Workaround: Disable SSO in the VW.
COMPX-7085: Scheduler crashes due to Out Of Memory (OOM) error in case of clusters with more than 200 nodes

Resource requirement of the YuniKorn scheduler pod depends on cluster size, that is, the number of nodes and the number of pods. Currently, the scheduler is configured with a memory limit of 2Gi. When running on a cluster that has more than 200 nodes, the memory limit of 2Gi may not be enough. This can cause the scheduler to crash because of OOM.


Increase resource requests and limits for the scheduler. Edit the YuniKorn scheduler deployment to increase the memory limit to 16Gi.

For example:

    cpu: "4"
    memory: 16Gi
    cpu: "2"
    memory: 8Gi
COMPX-6949: Stuck jobs prevent cluster scale down

Because of hanging jobs, the cluster is unable to scale down even when there are no ongoing activities. This may happen when some unexpected node removal occurs, causing some pods to be stuck in Pending state. These pending pods prevent the cluster from downscaling.
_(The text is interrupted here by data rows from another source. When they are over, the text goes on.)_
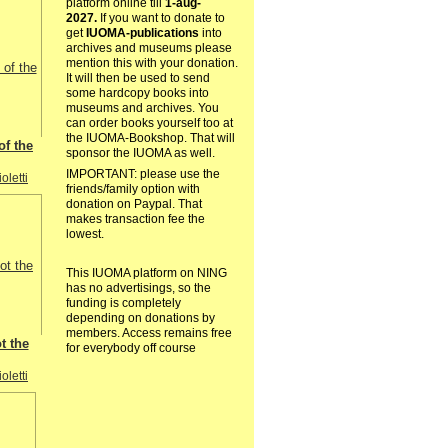
platform online till
1-aug-
2027.
If you want to donate to
get
IUOMA-publications
into
archives and museums please
mention this with your donation.
It will then be used to send
some hardcopy books into
museums and archives. You
can order books yourself too at
the IUOMA-Bookshop. That will
of the
sponsor the IUOMA as well.
IMPORTANT: please use the
oletti
friends/family option with
donation on Paypal. That
makes transaction fee the
lowest.
This IUOMA platform on NING
has no advertisings, so the
funding is completely
depending on donations by
members. Access remains free
t the
for everybody off course
oletti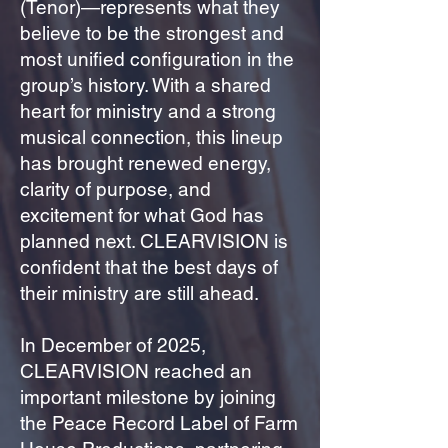
(Tenor)—represents what they
believe to be the strongest and
most unified configuration in the
group’s history. With a shared
heart for ministry and a strong
musical connection, this lineup
has brought renewed energy,
clarity of purpose, and
excitement for what God has
planned next. CLEARVISION is
confident that the best days of
their ministry are still ahead.
In December of 2025,
CLEARVISION reached an
important milestone by joining
the Peace Record Label of Farm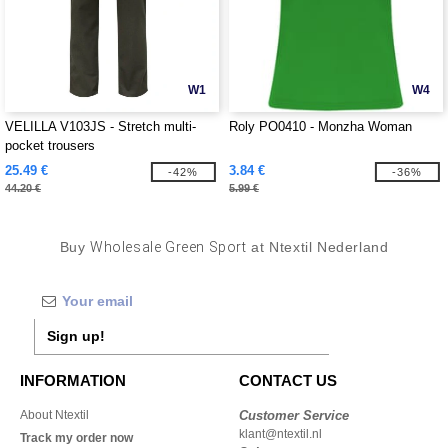
W1
W4
VELILLA V103JS - Stretch multi-
Roly PO0410 - Monzha Woman
pocket trousers
25.49 €
3.84 €
-42%
-36%
44.20 €
5.99 €
Buy
Wholesale Green Sport
at Ntextil Nederland
Sign up!
INFORMATION
CONTACT US
About Ntextil
Customer Service
klant@ntextil.nl
Track my order now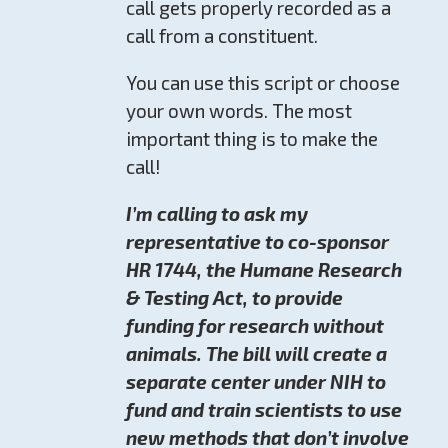
call gets properly recorded as a
call from a constituent.
You can use this script or choose
your own words. The most
important thing is to make the
call!
I’m calling to ask my
representative to co-sponsor
HR 1744, the Humane Research
& Testing Act, to provide
funding for research without
animals. The bill will create a
separate center under NIH to
fund and train scientists to use
new methods that don’t involve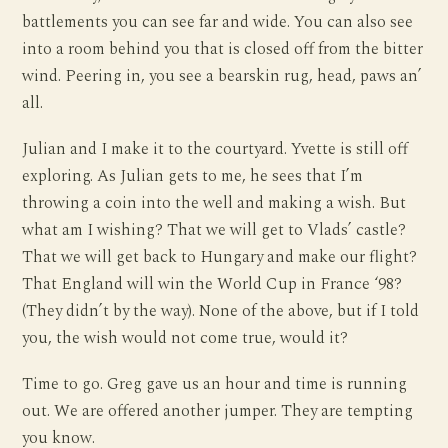
battlements you can see far and wide. You can also see
into a room behind you that is closed off from the bitter
wind. Peering in, you see a bearskin rug, head, paws an’
all.
Julian and I make it to the courtyard. Yvette is still off
exploring. As Julian gets to me, he sees that I’m
throwing a coin into the well and making a wish. But
what am I wishing? That we will get to Vlads’ castle?
That we will get back to Hungary and make our flight?
That England will win the World Cup in France ‘98?
(They didn’t by the way). None of the above, but if I told
you, the wish would not come true, would it?
Time to go. Greg gave us an hour and time is running
out. We are offered another jumper. They are tempting
you know.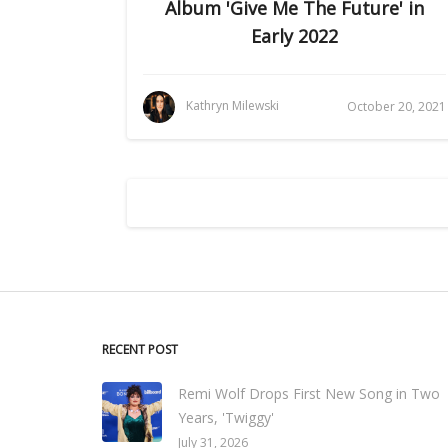
Album 'Give Me The Future' in
Early 2022
Kathryn Milewski
October 20, 2021
RECENT POST
Remi Wolf Drops First New Song in Two
Years, 'Twiggy'
July 31, 2026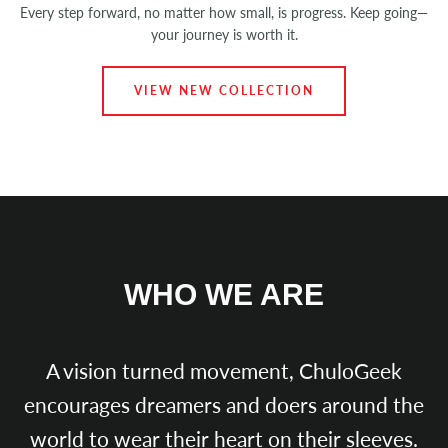
Every step forward, no matter how small, is progress. Keep going—
your journey is worth it.
VIEW NEW COLLECTION
WHO WE ARE
A vision turned movement, ChuloGeek
encourages dreamers and doers around the
Instagram
world to wear their heart on their sleeves.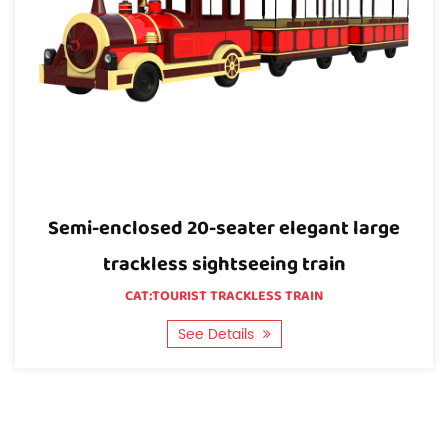
for specialized vehicles and amusement vehicles.
So we can offer the best price and best products
directly.
Quality: We have our own testing lab and the most
advanced and complete inspection equipment,
which can ensure the quality of the 10T-A Industrial
utility Tow tractor.
rge
Open carriage 20 elegant large trackl
sightseeing train
CAT:TOURIST TRACKLESS TRAIN
See Details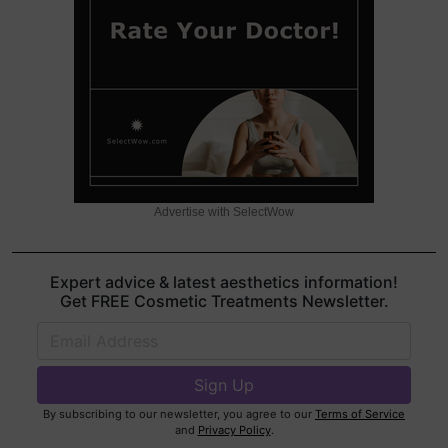
Advertise with SelectWow
Expert advice & latest aesthetics information!
Get FREE Cosmetic Treatments Newsletter.
By subscribing to our newsletter, you agree to our
Terms of Service
and
Privacy Policy
.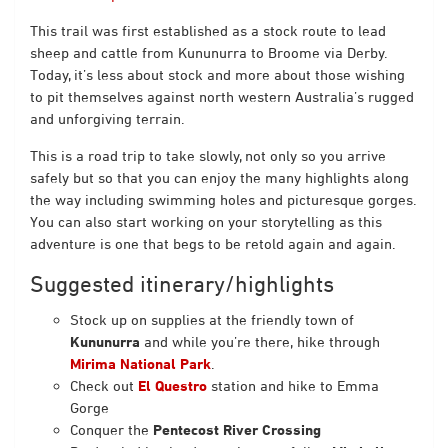
This trail was first established as a stock route to lead
sheep and cattle from Kununurra to Broome via Derby.
Today, it’s less about stock and more about those wishing
to pit themselves against north western Australia’s rugged
and unforgiving terrain.
This is a road trip to take slowly, not only so you arrive
safely but so that you can enjoy the many highlights along
the way including swimming holes and picturesque gorges.
You can also start working on your storytelling as this
adventure is one that begs to be retold again and again.
Suggested itinerary/highlights
Stock up on supplies at the friendly town of
Kununurra
and while you’re there, hike through
Mirima National Park
.
Check out
El Questro
station and hike to Emma
Gorge
Conquer the
Pentecost River Crossing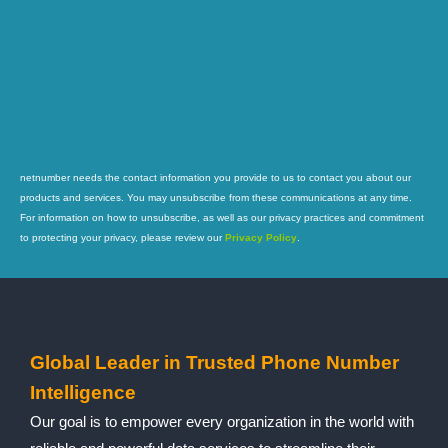
netnumber needs the contact information you provide to us to contact you about our
products and services. You may unsubscribe from these communications at any time.
For information on how to unsubscribe, as well as our privacy practices and commitment
to protecting your privacy, please review our
Privacy Policy
.
Global Leader in Trusted Phone Number
Intelligence
Our goal is to empower every organization in the world with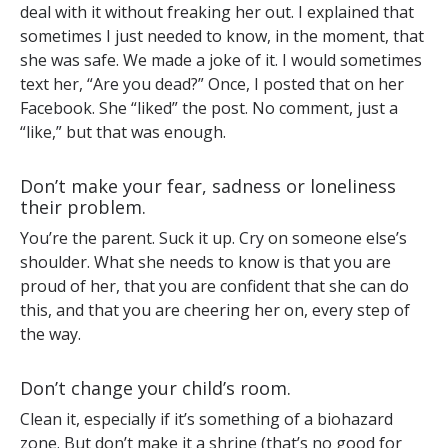
deal with it without freaking her out. I explained that
sometimes I just needed to know, in the moment, that
she was safe. We made a joke of it. I would sometimes
text her, “Are you dead?” Once, I posted that on her
Facebook. She “liked” the post. No comment, just a
“like,” but that was enough.
Don’t make your fear, sadness or loneliness
their problem.
You’re the parent. Suck it up. Cry on someone else’s
shoulder. What she needs to know is that you are
proud of her, that you are confident that she can do
this, and that you are cheering her on, every step of
the way.
Don’t change your child’s room.
Clean it, especially if it’s something of a biohazard
zone. But don’t make it a shrine (that’s no good for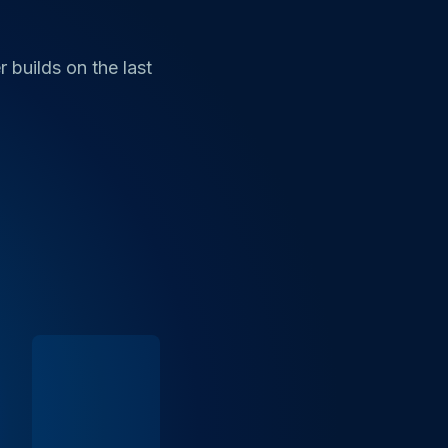
 builds on the last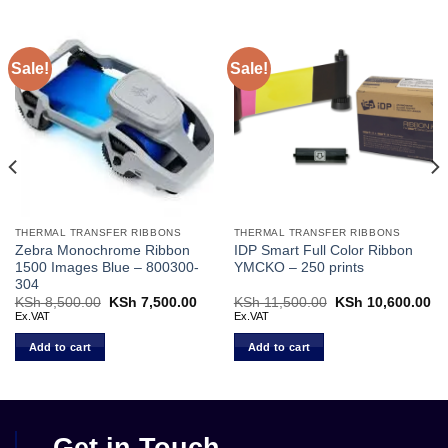
Sale!
Sale!
THERMAL TRANSFER RIBBONS
THERMAL TRANSFER RIBBONS
Zebra Monochrome Ribbon
IDP Smart Full Color Ribbon
1500 Images Blue – 800300-
YMCKO – 250 prints
304
rent
KSh
8,500.00
Original
KSh
7,500.00
Current
KSh
11,500.00
Original
KSh
10,600.00
Cu
ce
price
price
price
pr
Ex.VAT
Ex.VAT
was:
is:
was:
is:
 7,500.00.
KSh 8,500.00.
KSh 7,500.00.
KSh 11,500.00.
KS
Add to cart
Add to cart
Get in Touch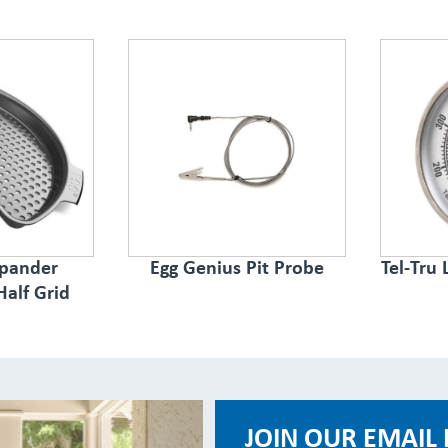
spander
Egg Genius Pit Probe
Tel-Tru
Half Grid
JOIN OUR EMAIL 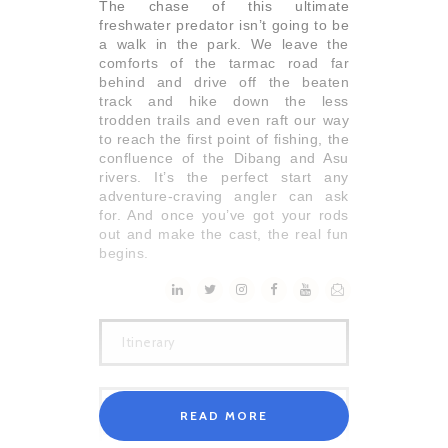
The chase of this ultimate
freshwater predator isn’t going to be
a walk in the park. We leave the
comforts of the tarmac road far
behind and drive off the beaten
track and hike down the less
trodden trails and even raft our way
to reach the first point of fishing, the
confluence of the Dibang and Asu
rivers. It’s the perfect start any
adventure-craving angler can ask
for. And once you’ve got your rods
out and make the cast, the real fun
begins.
Itinerary
READ MORE
Day 01 Delhi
Workaround: Terminate the jobs manually.
DEX-3997: Python jobs using virtual environment fail with import error
Running a Python job that uses a virtual environment resource fails with an import error, such as:
Traceback (most recent call last):
  File "/tmp/spark-826a7833-e995-43d2-bedf-6c9dbd215b76/", line 3, in <module>
    from insurance.beneficiary import BeneficiaryData
ModuleNotFoundError: No module named 'insurance'
Workaround: Do not set the spark.pyspark.driver.python configuration parameter when using a Python virtual environment resource in a job.